Mindy espère avoir une famille, et autant d'enfants que Dieu voudra lui en donner - elle a grandi dans une famille de cinq frères et soeurs et trouve que ce n'est ni trop ni trop peu. Mais en attendant, elle travaille comme esthéticienne. Elle a fait un cours chez Edith Serei. Elle travaille depuis quelques années déjà dans ce secteur. « C'est comme ça que j'ai appris le français », explique-t-elle. Elle se maquille, est visiblement coquette, avec ses bijoux colorés, sa tenue soignée. « Ça, ça vient de ma mère », lance la jeune femme.
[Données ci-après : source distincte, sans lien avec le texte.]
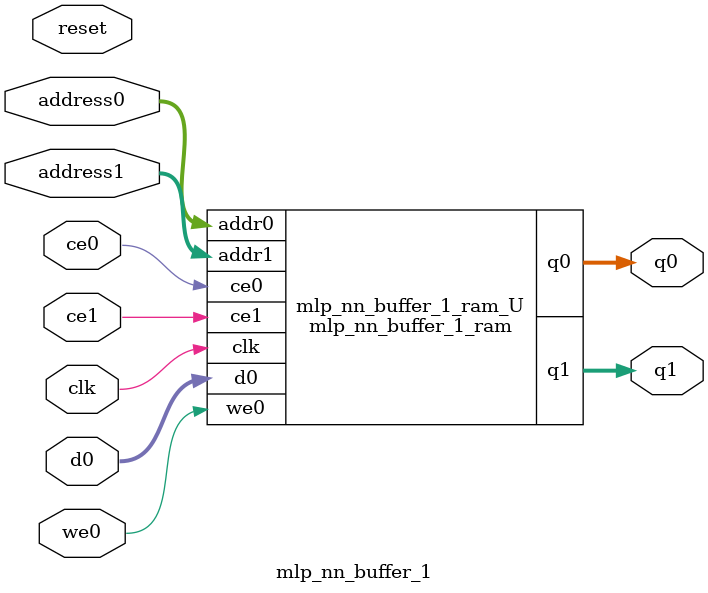
<source format=v>
`timescale 1 ns / 1 ps
module mlp_nn_buffer_1_ram (addr0, ce0, d0, we0, q0, addr1, ce1, q1,  clk);

parameter DWIDTH = 32;
parameter AWIDTH = 6;
parameter MEM_SIZE = 48;

input[AWIDTH-1:0] addr0;
input ce0;
input[DWIDTH-1:0] d0;
input we0;
output reg[DWIDTH-1:0] q0;
input[AWIDTH-1:0] addr1;
input ce1;
output reg[DWIDTH-1:0] q1;
input clk;

reg [DWIDTH-1:0] ram[0:MEM_SIZE-1];




always @(posedge clk)  
begin 
    if (ce0) begin
        if (we0) 
            ram[addr0] <= d0; 
        q0 <= ram[addr0];
    end
end


always @(posedge clk)  
begin 
    if (ce1) begin
        q1 <= ram[addr1];
    end
end


endmodule

`timescale 1 ns / 1 ps
module mlp_nn_buffer_1(
    reset,
    clk,
    address0,
    ce0,
    we0,
    d0,
    q0,
    address1,
    ce1,
    q1);

parameter DataWidth = 32'd32;
parameter AddressRange = 32'd48;
parameter AddressWidth = 32'd6;
input reset;
input clk;
input[AddressWidth - 1:0] address0;
input ce0;
input we0;
input[DataWidth - 1:0] d0;
output[DataWidth - 1:0] q0;
input[AddressWidth - 1:0] address1;
input ce1;
output[DataWidth - 1:0] q1;



mlp_nn_buffer_1_ram mlp_nn_buffer_1_ram_U(
    .clk( clk ),
    .addr0( address0 ),
    .ce0( ce0 ),
    .we0( we0 ),
    .d0( d0 ),
    .q0( q0 ),
    .addr1( address1 ),
    .ce1( ce1 ),
    .q1( q1 ));

endmodule


</source>
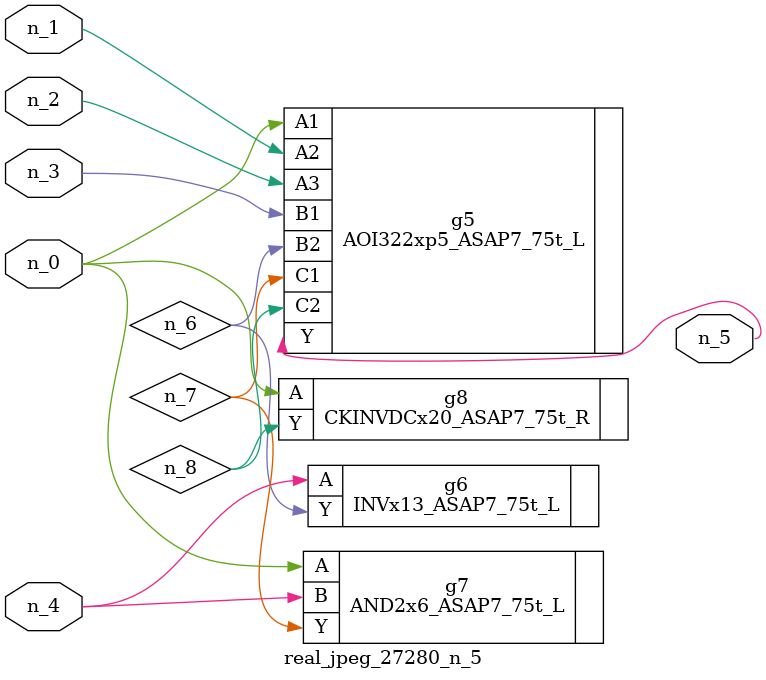
<source format=v>
module real_jpeg_27280_n_5 (n_4, n_0, n_1, n_2, n_3, n_5);

input n_4;
input n_0;
input n_1;
input n_2;
input n_3;

output n_5;

wire n_8;
wire n_6;
wire n_7;

AOI322xp5_ASAP7_75t_L g5 ( 
.A1(n_0),
.A2(n_1),
.A3(n_2),
.B1(n_3),
.B2(n_6),
.C1(n_7),
.C2(n_8),
.Y(n_5)
);

AND2x6_ASAP7_75t_L g7 ( 
.A(n_0),
.B(n_4),
.Y(n_7)
);

CKINVDCx20_ASAP7_75t_R g8 ( 
.A(n_0),
.Y(n_8)
);

INVx13_ASAP7_75t_L g6 ( 
.A(n_4),
.Y(n_6)
);


endmodule
</source>
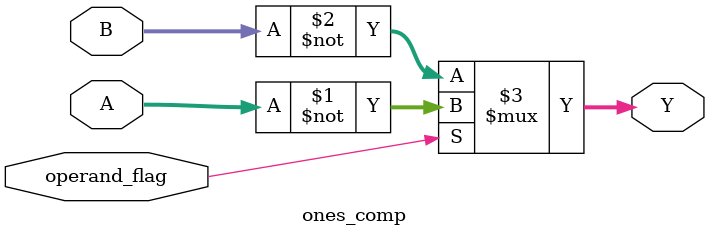
<source format=v>
`timescale 1ns / 1ps

/*
    Return A or B inverted depending on operand_flag
        if(operand_flag == 1) return A inverted
        else return B inverted
*/
module ones_comp    
    #(parameter BUS_WIDTH = 8)
    (
        input [BUS_WIDTH - 1 : 0] A, 
        input [BUS_WIDTH - 1 : 0] B, 
        input operand_flag, 
        output [BUS_WIDTH - 1 : 0] Y        
    );
    
    assign Y = (operand_flag) ? ~(A) : ~(B); 
    
endmodule

</source>
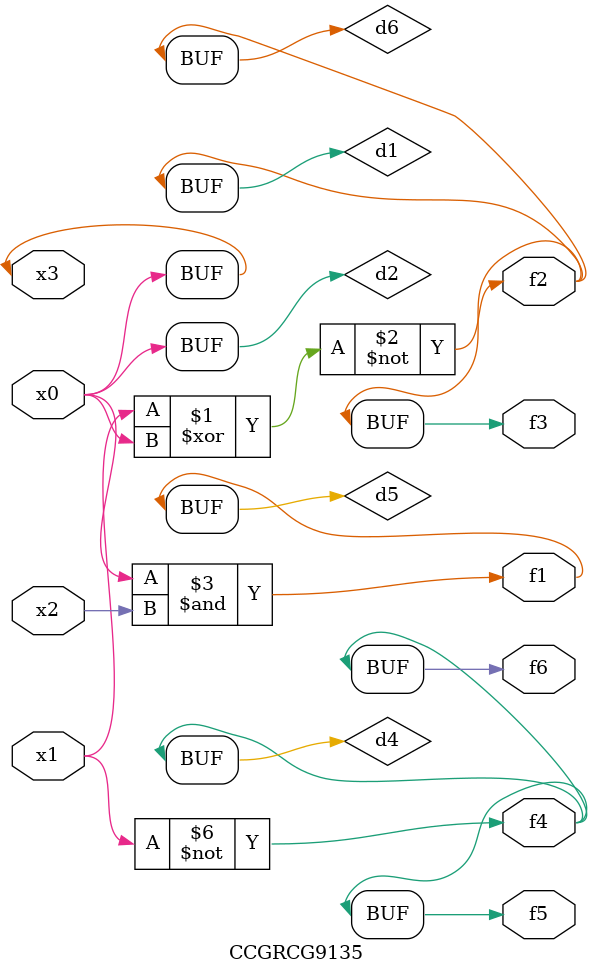
<source format=v>
module CCGRCG9135(
	input x0, x1, x2, x3,
	output f1, f2, f3, f4, f5, f6
);

	wire d1, d2, d3, d4, d5, d6;

	xnor (d1, x1, x3);
	buf (d2, x0, x3);
	nand (d3, x0, x2);
	not (d4, x1);
	nand (d5, d3);
	or (d6, d1);
	assign f1 = d5;
	assign f2 = d6;
	assign f3 = d6;
	assign f4 = d4;
	assign f5 = d4;
	assign f6 = d4;
endmodule

</source>
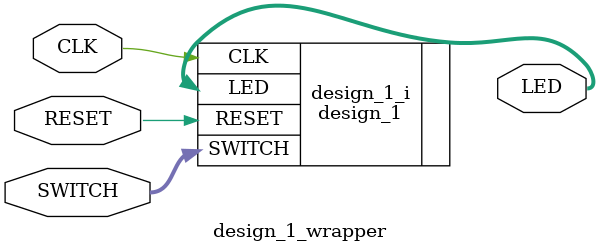
<source format=v>
`timescale 1 ps / 1 ps

module design_1_wrapper
   (CLK,
    LED,
    RESET,
    SWITCH);
  input CLK;
  output [3:0]LED;
  input RESET;
  input [3:0]SWITCH;

  wire CLK;
  wire [3:0]LED;
  wire RESET;
  wire [3:0]SWITCH;

  design_1 design_1_i
       (.CLK(CLK),
        .LED(LED),
        .RESET(RESET),
        .SWITCH(SWITCH));
endmodule

</source>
Mindy, dont la famille est à moitié britannique et dont les ancêtres d'Europe de l'Est sont tous des survivants de l'Holocauste, répond à toutes mes questions avec générosité. J'essaie de comprendre pourquoi les femmes hassidiques portent la perruque. La réponse est à la fois très simple et très complexe. Les femmes mariées doivent dissimuler leurs cheveux dans diverses circonstances. Certaines les rasent. D'autres les camouflent. « Mais nos perruques ont l'air très naturelles, non ? » Les coutumes sont différentes d'une famille à l'autre. Il n'y a pas de règle absolue.
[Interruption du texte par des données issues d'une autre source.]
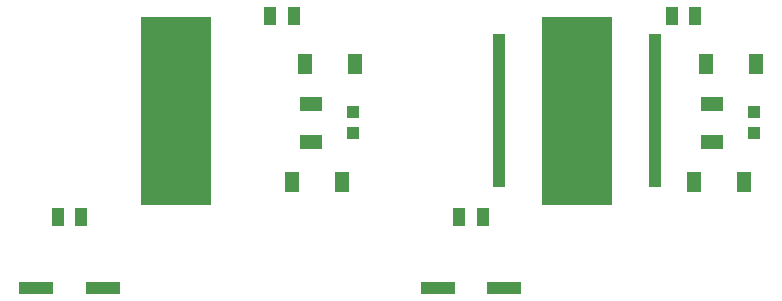
<source format=gtp>
%MOIN*%
%OFA0B0*%
%FSLAX46Y46*%
%IPPOS*%
%LPD*%
%ADD10R,0.07874X0.025*%
%ADD11R,0.23622X0.62598401574803153*%
%ADD12R,0.04330700787401575X0.03937*%
%ADD13R,0.11811X0.03937*%
%ADD14R,0.05X0.065*%
%ADD15R,0.074802992125984263X0.047244015748031491*%
%ADD16R,0.03937X0.061024015748031506*%
%ADD17R,0.07874X0.025*%
%ADD18R,0.23622X0.62598401574803153*%
%ADD19R,0.04330700787401575X0.03937*%
%ADD20R,0.11811X0.03937*%
%ADD21R,0.05X0.065*%
%ADD22R,0.074802992125984263X0.047244015748031491*%
%ADD23R,0.03937X0.061024015748031506*%
G01*
G04 next file*
G04 Gerber Fmt 4.6, Leading zero omitted, Abs format (unit mm)*
G04 Created by KiCad (PCBNEW (5.1.6)-1) date 2020-09-18 16:39:39*
G01*
G04 APERTURE LIST*
G04 APERTURE END LIST*
G04 next file*
G04 Gerber Fmt 4.6, Leading zero omitted, Abs format (unit mm)*
G04 Created by KiCad (PCBNEW (5.1.6)-1) date 2020-09-18 16:39:39*
G01*
G04 APERTURE LIST*
G04 APERTURE END LIST*
G04 next file*
G04 Gerber Fmt 4.6, Leading zero omitted, Abs format (unit mm)*
G04 Created by KiCad (PCBNEW (5.1.6)-1) date 2020-09-18 16:39:39*
G01*
G04 APERTURE LIST*
G04 APERTURE END LIST*
G04 next file*
G04 Gerber Fmt 4.6, Leading zero omitted, Abs format (unit mm)*
G04 Created by KiCad (PCBNEW (5.1.6)-1) date 2020-09-18 16:39:39*
G01*
G04 APERTURE LIST*
G04 APERTURE END LIST*
G04 next file*
G04 Layer: TopPasteMaskLayer*
G04 EasyEDA v6.3.53, 2020-06-26T16:53:54--4:00*
G04 395d111042f2402990e7a52cfaf045f1,10*
G04 Gerber Generator version 0.2*
G04 Scale: 100 percent, Rotated: No, Reflected: No *
G04 Dimensions in millimeters *
G04 leading zeros omitted , absolute positions ,3 integer and 3 decimal *
G90*
G04 skipping 71
D10*
G01X0004374645Y0002094055D03*
G01X0004374645Y0002044055D03*
G01X0004374645Y0001994055D03*
G01X0004374645Y0001944055D03*
G01X0004374645Y0001894055D03*
G01X0004374645Y0001844055D03*
G01X0004374645Y0001794055D03*
G01X0004374645Y0001744055D03*
G01X0004374645Y0001694055D03*
G01X0004374645Y0001644055D03*
G01X0004894291Y0001644055D03*
G01X0004894291Y0001694055D03*
G01X0004894291Y0001744055D03*
G01X0004894291Y0001794055D03*
G01X0004894291Y0001844055D03*
G01X0004894291Y0001894055D03*
G01X0004894291Y0001944055D03*
G01X0004894291Y0001994055D03*
G01X0004894291Y0002044055D03*
G01X0004894291Y0002094055D03*
D11*
G01X0004634488Y0001869055D03*
D12*
G01X0005225000Y0001865078D03*
G01X0005225000Y0001794251D03*
D13*
G01X0004169881Y0001278543D03*
G01X0004390393Y0001278543D03*
D14*
G01X0005021889Y0001632874D03*
G01X0005188937Y0001632874D03*
G01X0005231259Y0002026535D03*
G01X0005064251Y0002026535D03*
D15*
G01X0005084488Y0001892047D03*
G01X0005084488Y0001766062D03*
D16*
G01X0004949409Y0002184015D03*
G01X0005028149Y0002184015D03*
G01X0004240787Y0001514763D03*
G01X0004319527Y0001514763D03*
G04 next file*
G04 Layer: TopPasteMaskLayer*
G04 EasyEDA v6.3.53, 2020-06-26T16:53:54--4:00*
G04 395d111042f2402990e7a52cfaf045f1,10*
G04 Gerber Generator version 0.2*
G04 Scale: 100 percent, Rotated: No, Reflected: No *
G04 Dimensions in millimeters *
G04 leading zeros omitted , absolute positions ,3 integer and 3 decimal *
G90*
G04 skipping 71
D17*
G01X0005713228Y0002094055D03*
G01X0005713228Y0002044055D03*
G01X0005713228Y0001994055D03*
G01X0005713228Y0001944055D03*
G01X0005713228Y0001894055D03*
G01X0005713228Y0001844055D03*
G01X0005713228Y0001794055D03*
G01X0005713228Y0001744055D03*
G01X0005713228Y0001694055D03*
G01X0005713228Y0001644055D03*
G01X0006232874Y0001644055D03*
G01X0006232874Y0001694055D03*
G01X0006232874Y0001744055D03*
G01X0006232874Y0001794055D03*
G01X0006232874Y0001844055D03*
G01X0006232874Y0001894055D03*
G01X0006232874Y0001944055D03*
G01X0006232874Y0001994055D03*
G01X0006232874Y0002044055D03*
G01X0006232874Y0002094055D03*
D18*
G01X0005973070Y0001869055D03*
D19*
G01X0006563582Y0001865078D03*
G01X0006563582Y0001794251D03*
D20*
G01X0005508464Y0001278543D03*
G01X0005728976Y0001278543D03*
D21*
G01X0006360472Y0001632874D03*
G01X0006527519Y0001632874D03*
G01X0006569842Y0002026535D03*
G01X0006402834Y0002026535D03*
D22*
G01X0006423070Y0001892047D03*
G01X0006423070Y0001766062D03*
D23*
G01X0006287992Y0002184015D03*
G01X0006366732Y0002184015D03*
G01X0005579370Y0001514763D03*
G01X0005658110Y0001514763D03*
M02*
</source>
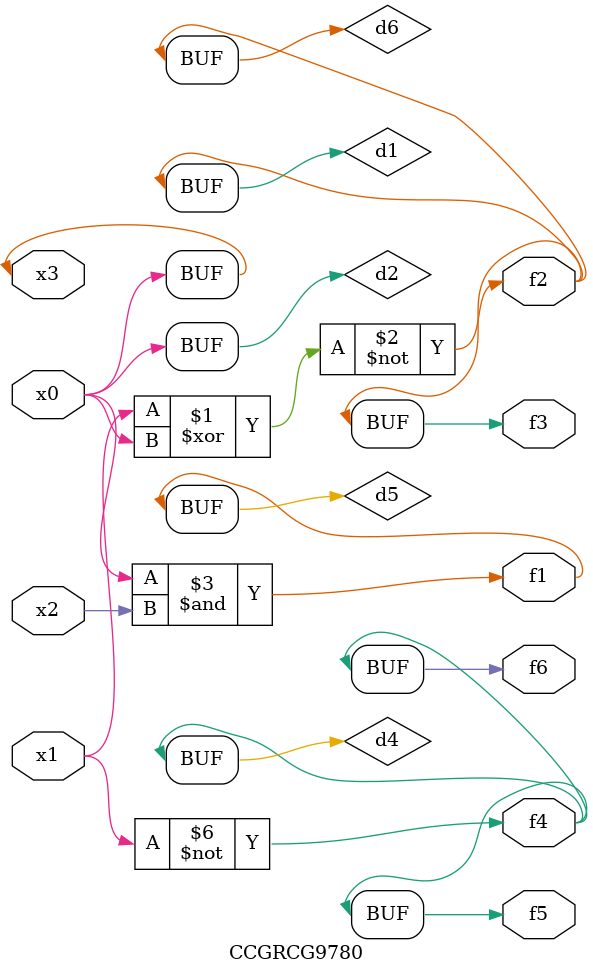
<source format=v>
module CCGRCG9780(
	input x0, x1, x2, x3,
	output f1, f2, f3, f4, f5, f6
);

	wire d1, d2, d3, d4, d5, d6;

	xnor (d1, x1, x3);
	buf (d2, x0, x3);
	nand (d3, x0, x2);
	not (d4, x1);
	nand (d5, d3);
	or (d6, d1);
	assign f1 = d5;
	assign f2 = d6;
	assign f3 = d6;
	assign f4 = d4;
	assign f5 = d4;
	assign f6 = d4;
endmodule

</source>
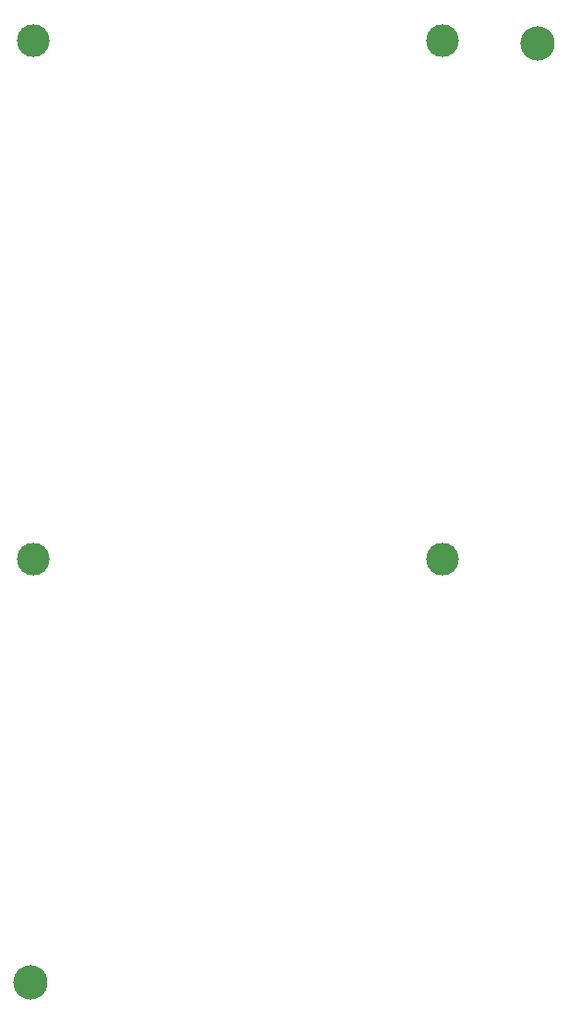
<source format=gbr>
%TF.GenerationSoftware,Altium Limited,Altium Designer,24.0.1 (36)*%
G04 Layer_Color=0*
%FSLAX45Y45*%
%MOMM*%
%TF.SameCoordinates,95B5C6B2-F670-4A0E-B731-85317CB4A22F*%
%TF.FilePolarity,Positive*%
%TF.FileFunction,NonPlated,1,2,NPTH,Drill*%
%TF.Part,Single*%
G01*
G75*
%TA.AperFunction,ComponentDrill*%
%ADD90C,3.15000*%
%ADD91C,3.00000*%
D90*
X5000000Y8950000D02*
D03*
X350000Y350000D02*
D03*
D91*
X4125000Y4225000D02*
D03*
X375000D02*
D03*
Y8975000D02*
D03*
X4125000D02*
D03*
%TF.MD5,4a90f7e513b81c8ff78d5e838170453b*%
M02*

</source>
« On parle de nous comme d'une communauté homogène, mais si tu commences à parler avec nous, tu verras que nous sommes tous des individus différents, que nos traditions familiales ne sont pas toutes exactement pareilles. Nous avons aussi tous des idées différentes sur plein de sujets, des rêves différents aussi. »

À Outremont, la communauté juive forme de 20 à 25 % de la population. Le district de Mindy, le plus à l'est, au nord de Laurier, est le plus densément peuplé par la communauté hassidique. Les accrochages au sujet de la rénovation d'une synagogue ou les fenêtres du Y se sont passés en général dans ce coin-là.

Mindy a commencé à faire un peu de porte en porte pour rencontrer les électeurs, et l'expérience se passe plutôt bien jusqu'à présent. Seul un résidant lui a tenu des propos désagréables.

« On s'entend bien sur beaucoup de sujets », dit-elle. Elle a adoré, par exemple, qu'un de ses voisins non juifs organise l'occupation d'un parc entre Hutchison et Durocher. Un parc que la Ville a fermé pour rénovation, mais dont la réouverture se fait impatiemment attendre. « Les nouvelles générations sont différentes, explique-t-elle. Nous sommes plus attentifs à l'extérieur. »

Le cliché des voisins juifs et non juifs qui se côtoient sans jamais se parler bat de l'aile.

Reste que des différences demeurent. Mindy était pour les vitres opaques du Y. La question n'était pas aussi tranchée qu'on l'a dit, affirme-t-elle. « Est-ce vraiment tout le monde qui a envie qu'on le voie de la rue en train de s'entraîner ? »

Durant la campagne municipale, Mindy parlera d'espaces verts, de jardins communautaires, d'entretien des parcs, de transparence dans la gestion municipale, d'amélioration du service de transport en commun, de la nécessité de tenir davantage de consultations publiques.

Mais surtout, surtout, elle parlera à tout le monde, répondra aux questions et expliquera ce qu'est la communauté hassidique, ce qu'elle souhaite, et comment, pour bien des questions, son Montréal de rêve, moins stressé que New York, plus cool qu'Israël, ressemble à celui de bien d'autres Montréalais.